Finalement, c'est elle qui se tourna, lui offrant seulement la vue de son dos et son reflet dans le miroir. Il pouvait tout voir, mais au moins... elle ne le voyait pas de face. Ses côtes avaient pris une originale teinte violette et elle fit la moue en regardant le tout, tâtant du bout des doigts. Une grimace. Aouch. Elle attrapa une première potion, anti-douleur, et en versa une gorgée dans le verre, la laissant aérer un peu. Elle se racla la gorge et parla pour dissiper le malaise : « Wilhelmina voulait que j'assiste Arutha dans une mission, en fait.

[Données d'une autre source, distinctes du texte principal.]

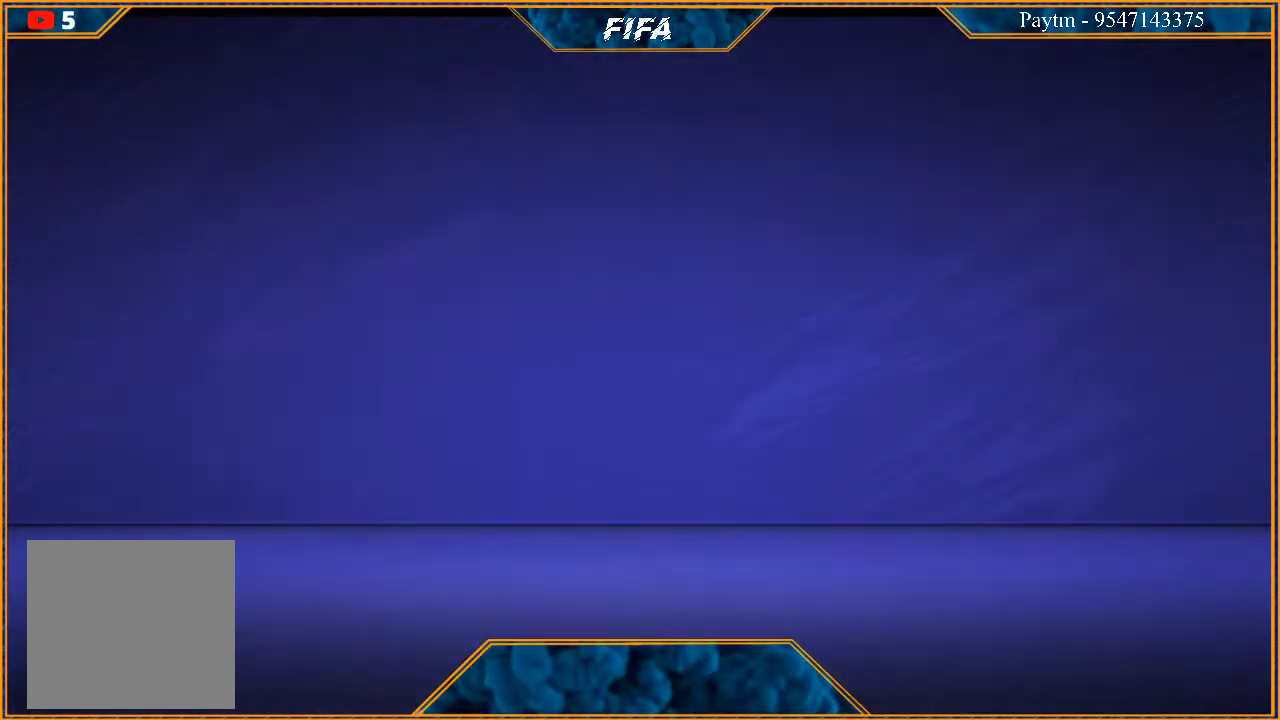
{"buttons": [], "left_stick": "center", "right_stick": "center", "events": []}
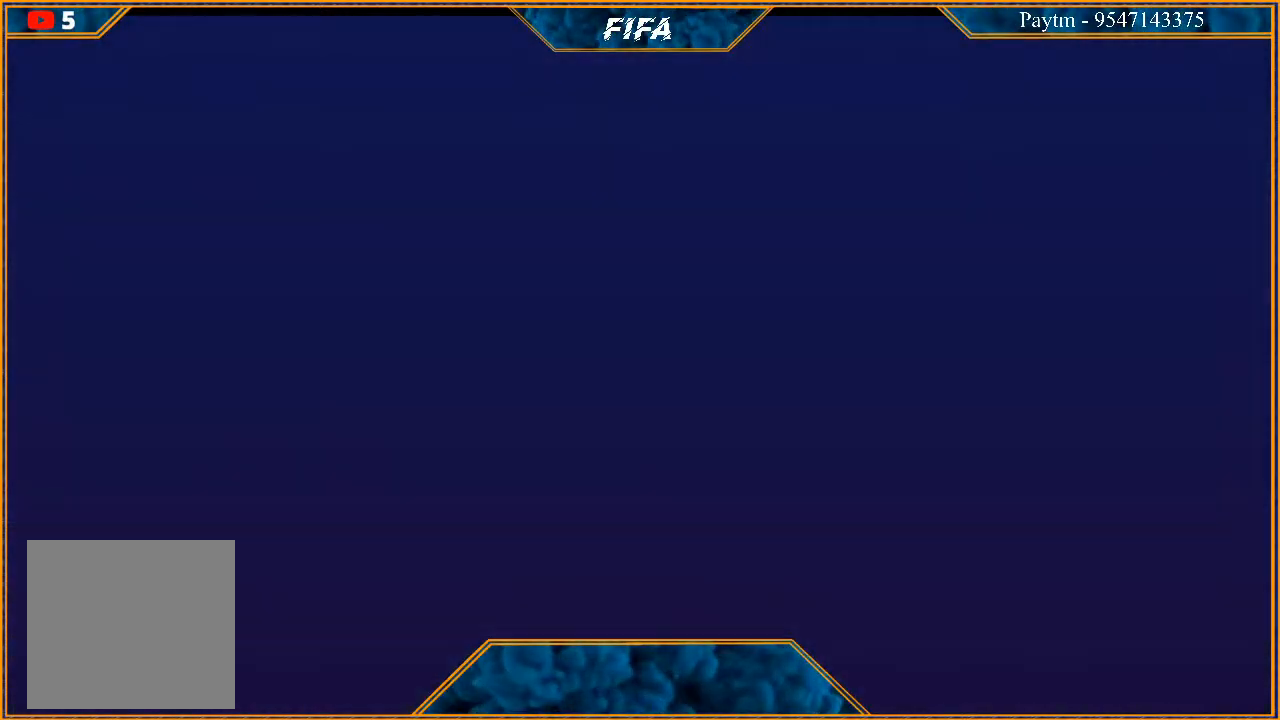
{"buttons": [], "left_stick": "center", "right_stick": "center", "events": []}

Aller au manoir Kark pour récupérer un objet appartenant à son père qui pouvait être utile pour la faction. On se débrouillait plutôt bien, jusqu'à ce qu'un voleur nous attaque et que les Américains débarquent parce que Wilhelmina m'avait confié un artefact en toc pour bloquer les alarmes. » Un bon résumé. Elle retira le collier qui pendait autour de son cou, le bijou se baladant entre ses (petits) seins – est-ce qu'Erwin préférait les petites poitrines ou quelque chose de plus charnu ? Et c'était quoi, cette pensée ? – et le posa à côté du lavabo, avant de boire la potion. Bon, maintenant, il fallait qu'elle soigne ses côtes – son visage suivrait, ce n'était pas dramatique. Les quelques bleus qui resteraient... resteraient là.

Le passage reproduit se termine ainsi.